Records supplied

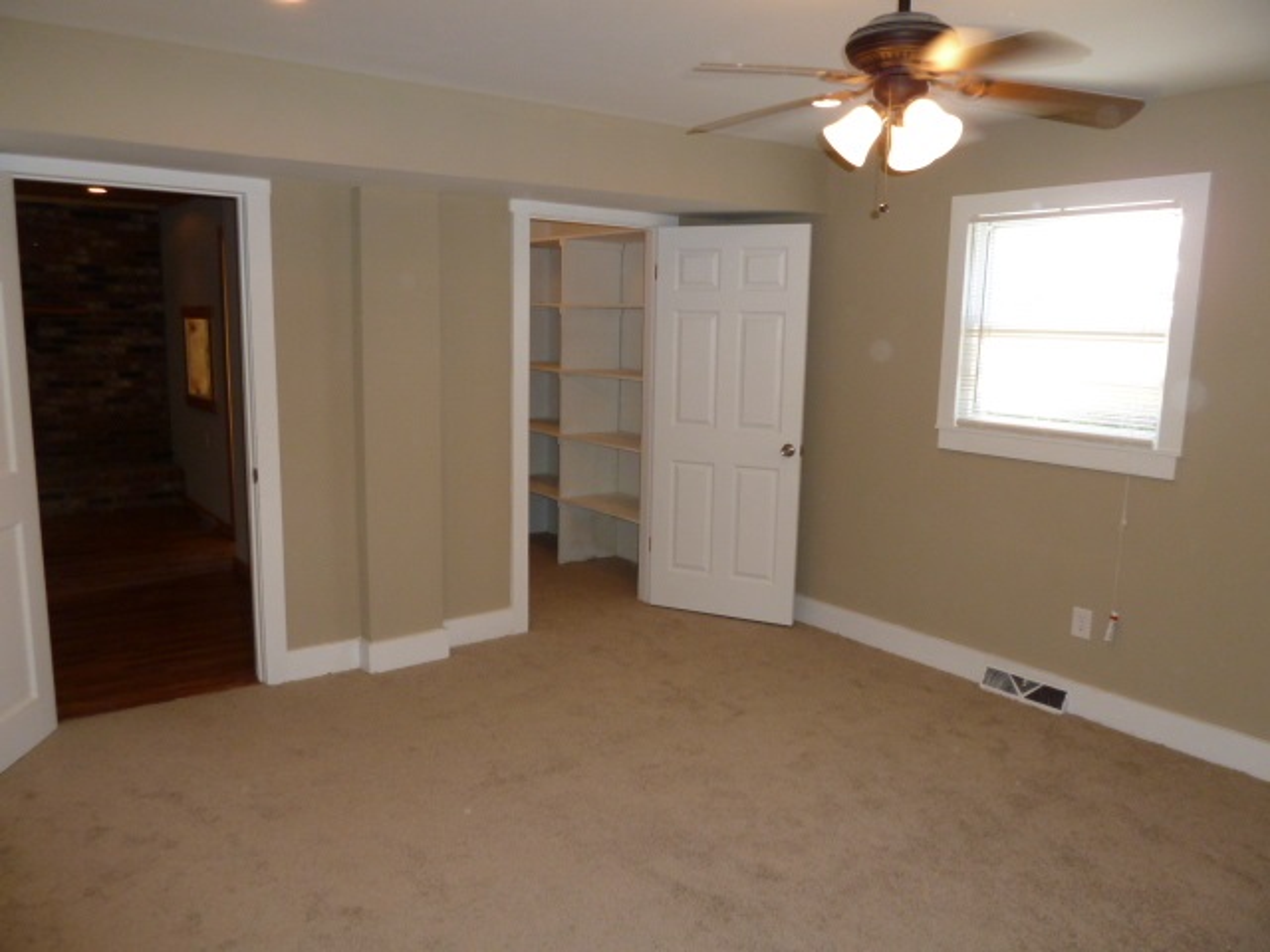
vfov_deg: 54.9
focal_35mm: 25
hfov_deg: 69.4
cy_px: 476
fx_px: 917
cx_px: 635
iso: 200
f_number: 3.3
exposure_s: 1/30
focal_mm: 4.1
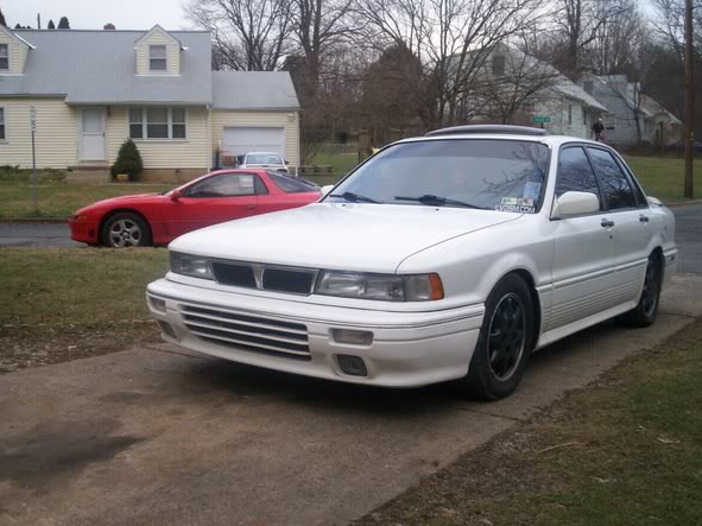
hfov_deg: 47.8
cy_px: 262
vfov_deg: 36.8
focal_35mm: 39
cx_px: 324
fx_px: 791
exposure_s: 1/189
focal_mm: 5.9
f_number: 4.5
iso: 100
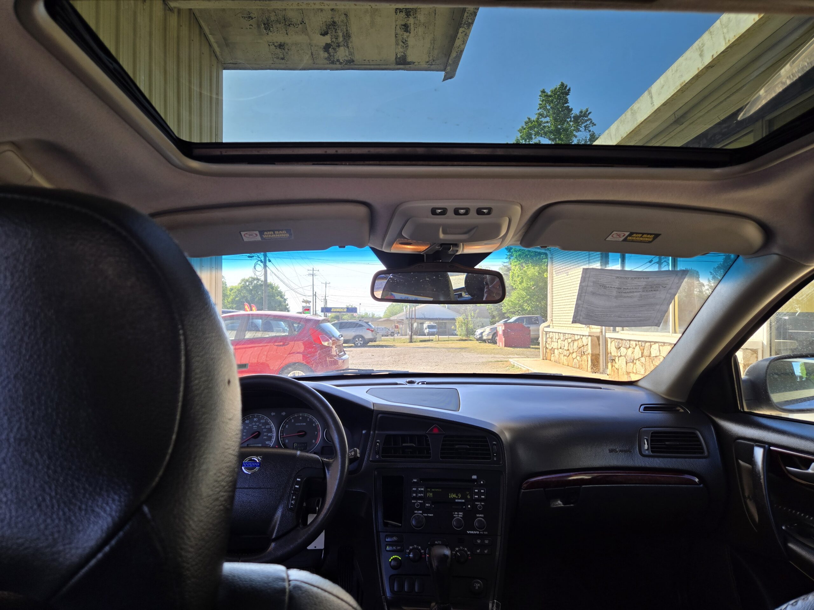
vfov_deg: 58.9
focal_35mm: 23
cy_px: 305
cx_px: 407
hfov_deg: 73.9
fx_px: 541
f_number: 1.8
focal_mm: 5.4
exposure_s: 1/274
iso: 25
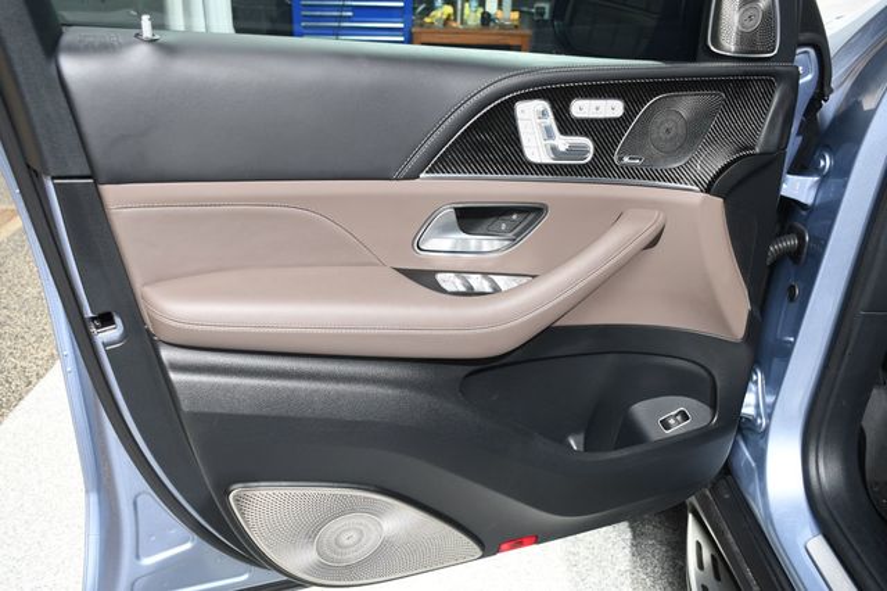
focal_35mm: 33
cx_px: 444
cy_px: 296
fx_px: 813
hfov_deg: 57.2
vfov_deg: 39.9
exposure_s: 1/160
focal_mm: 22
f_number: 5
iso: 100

--

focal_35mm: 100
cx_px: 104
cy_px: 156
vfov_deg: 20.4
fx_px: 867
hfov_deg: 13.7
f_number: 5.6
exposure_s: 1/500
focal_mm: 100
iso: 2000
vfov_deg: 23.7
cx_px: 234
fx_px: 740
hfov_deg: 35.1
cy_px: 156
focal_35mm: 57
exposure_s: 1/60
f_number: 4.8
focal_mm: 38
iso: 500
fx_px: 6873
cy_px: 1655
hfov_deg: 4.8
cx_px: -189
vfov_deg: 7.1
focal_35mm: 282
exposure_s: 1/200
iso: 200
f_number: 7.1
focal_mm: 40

Exercise brief
Everything above from the line containing "fx_px: 6873" through the line containing "focal_mm: 40" must be copied exactly. Nothing outside that range belongs in the answer.

Task response
fx_px: 6873
cy_px: 1655
hfov_deg: 4.8
cx_px: -189
vfov_deg: 7.1
focal_35mm: 282
exposure_s: 1/200
iso: 200
f_number: 7.1
focal_mm: 40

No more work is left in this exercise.